If a patient presents with a chief concern suggesting esophagitis, the first step is to obtain a focused history and physical examination. Your patient will likely report chest pain or upper abdominal discomfort, as well as symptoms like dysphagia and odynophagia. Additionally, some patients may report nausea, vomiting, and unintentional weight loss. The physical exam might reveal abnormalities in the oropharyngeal cavity, such as dental erosions, halitosis, oral thrush, or ulcers. If your patient presents with these signs and symptoms, you should suspect esophagitis and assess for an underlying cause.

Let’s start with pill esophagitis! In this case, your patient will report that these symptoms started after taking certain oral medications, especially tetracyclines, NSAIDs, and bisphosphonates. Most of these patients usually report taking their medications right before sleep, or with little or no fluids.

These findings are highly suggestive of pill esophagitis, so your next step is to discontinue the suspected medication. If your patient’s symptoms improve within 7 days, this confirms the diagnosis of pill esophagitis.

In this case, management focuses on patient education, which includes instructing your patient to take medications sitting upright and with plenty of fluid.
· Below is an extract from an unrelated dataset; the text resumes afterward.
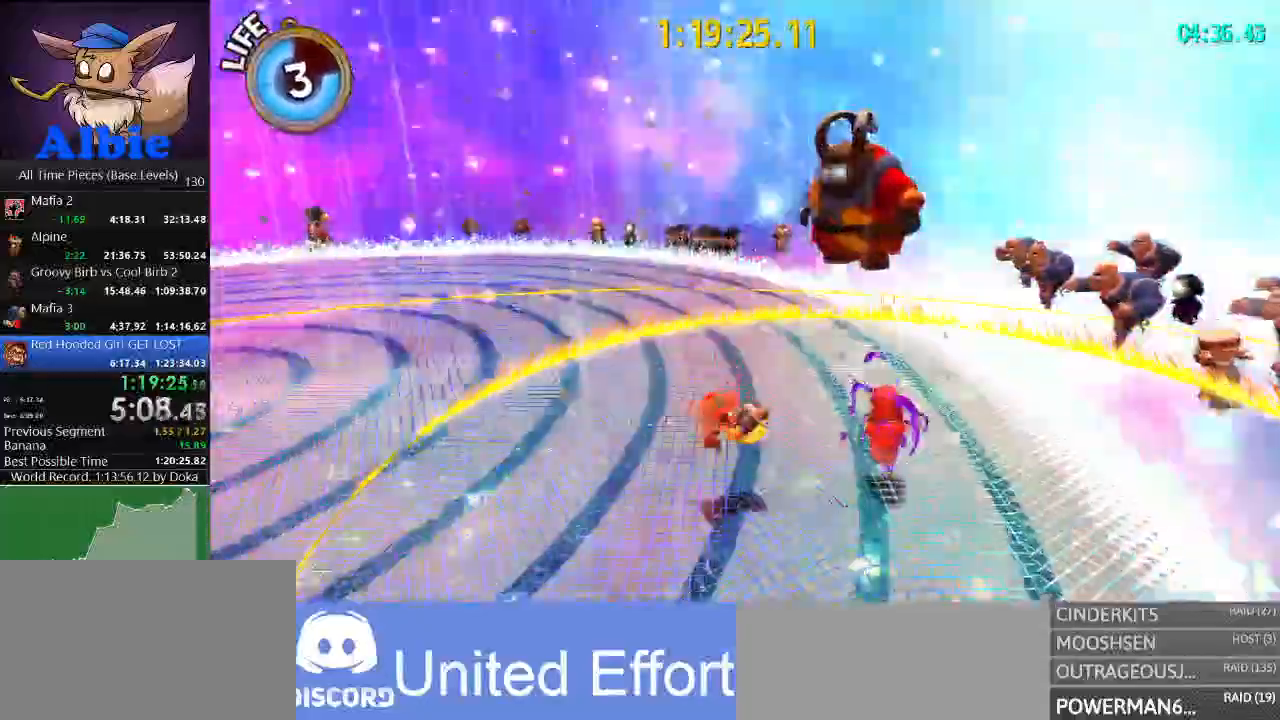
{"keys": ["a", "w"], "mouse": [], "mouse_move": "still", "events": [[34, "w", "down"], [67, "mouse_left", "up"], [134, "mouse_left", "down"], [167, "mouse_left", "up"], [267, "w", "up"], [300, "d", "up"], [367, "a", "down"], [467, "w", "down"]]}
You should also encourage your patient to remain upright for at least 30 minutes after taking the medications.

Now, here’s a clinical pearl to keep in mind! Sometimes your patient’s symptoms will not resolve after discontinuing the medication. In this case, order esophagogastroduodenoscopy, or EGD for short, which might reveal a discrete erosion or ulceration of esophageal mucosa, or even bleeding or strictures. These findings along with the history also confirm the diagnosis of pill esophagitis. In addition to patient education, you can treat these individuals with medications that inhibit gastric acid secretion, such as proton pump inhibitors.
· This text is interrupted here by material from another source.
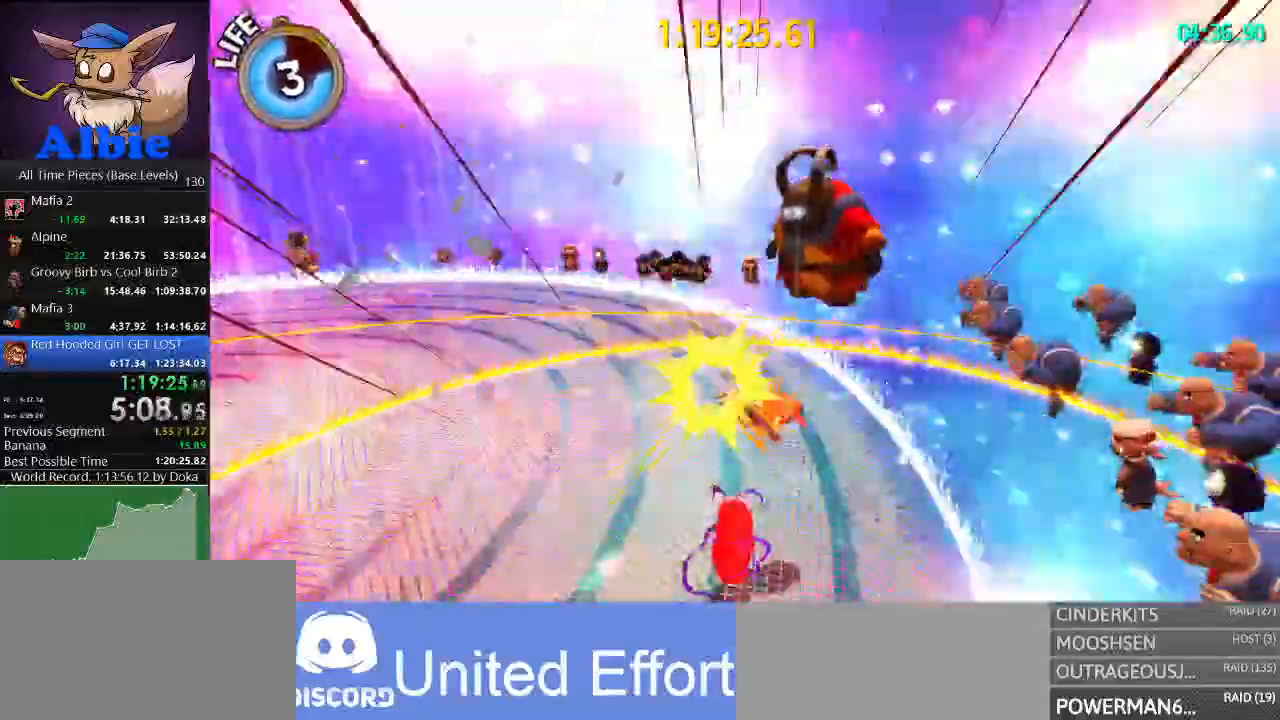
{"keys": ["a"], "mouse": [], "mouse_move": "still", "events": [[67, "w", "up"]]}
Now, moving on to reflux esophagitis! Let’s say your patient reports heartburn, acid reflux, and a sour taste in their mouth; with or without dental erosions or halitosis on a physical exam. If your patient presents with these findings, suspect reflux esophagitis and order an EGD with biopsy. Typical EGD findings include superficial erosions, while histopathology reveals a friable epithelium.
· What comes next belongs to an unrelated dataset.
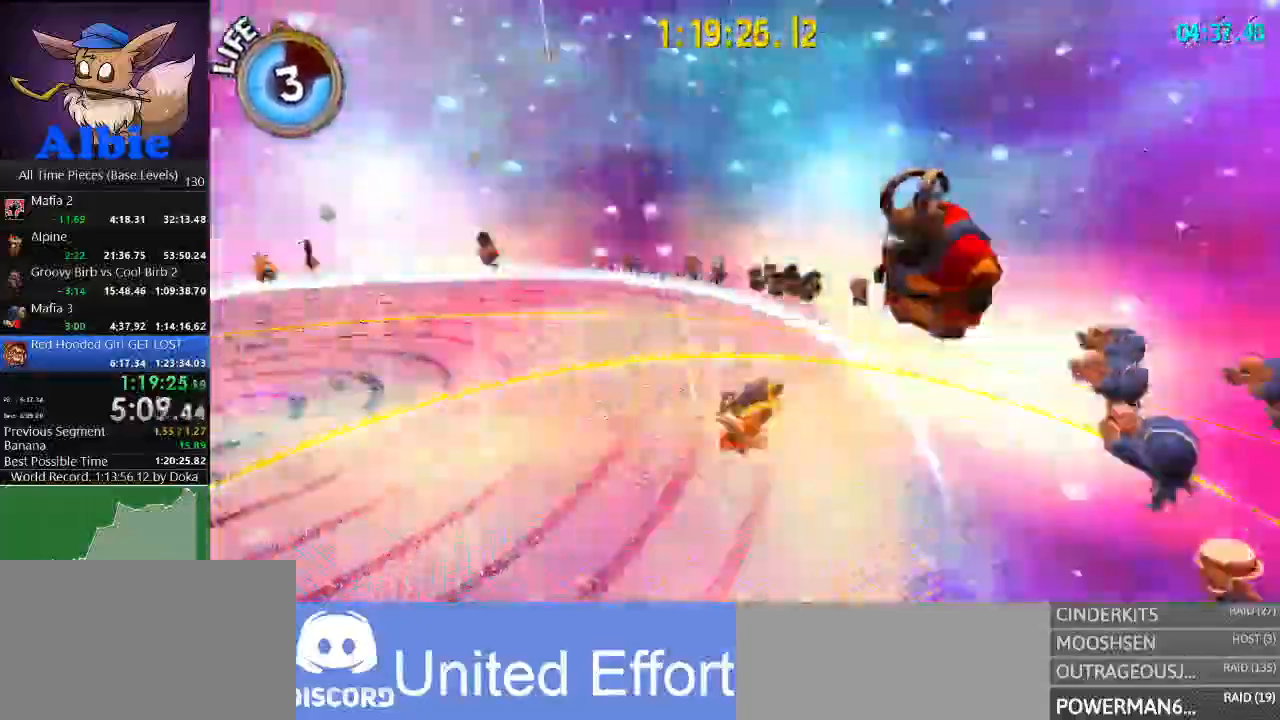
{"keys": ["a", "w"], "mouse": [], "mouse_move": "still", "events": [[400, "w", "down"]]}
In severe cases of reflux esophagitis, histopathology may reveal Barrett esophagus. In this condition, the normal squamous epithelium of the esophagus (img 1) undergoes metaplasia and becomes nonciliated columnar epithelium with goblet cells (img 2). This reflects an increased risk of progression to esophageal adenocarcinoma. At this point, you can diagnose reflux esophagitis!

Management involves acid-suppression medications, such as proton pump inhibitors, and lifestyle modifications, such as weight loss and elevating the head of the bed. In the case of Barrett esophagus, your patient will need regular EGD screenings for adenocarcinoma.

Additionally, they might need a surgical consultation for possible endoscopic ablation or laparoscopic fundoplication. Endoscopic ablation treats precancerous lesions caused by chronic reflux of gastric contents; while laparoscopic fundoplication involves wrapping the top part of the stomach around the lower portion of the esophagus, forming an artificial valve that prevents further refluxes.

Next up is eosinophilic esophagitis! In this case, your patient typically reports a history of an atopic disease, such as asthma or allergic rhinitis. Additionally, the physical exam might reveal wheezing or atopic dermatitis. If you have these findings, suspect eosinophilic esophagitis,

which is a chronic inflammation of the esophagus caused by antigen sensitization! To confirm the diagnosis, you need to order an EGD with a biopsy. The EGD will often reveal the narrowing of the esophagus, concentric rings, and linear furrows, while histopathology shows eosinophils in the squamous epithelium. If you have these findings, diagnose eosinophilic esophagitis.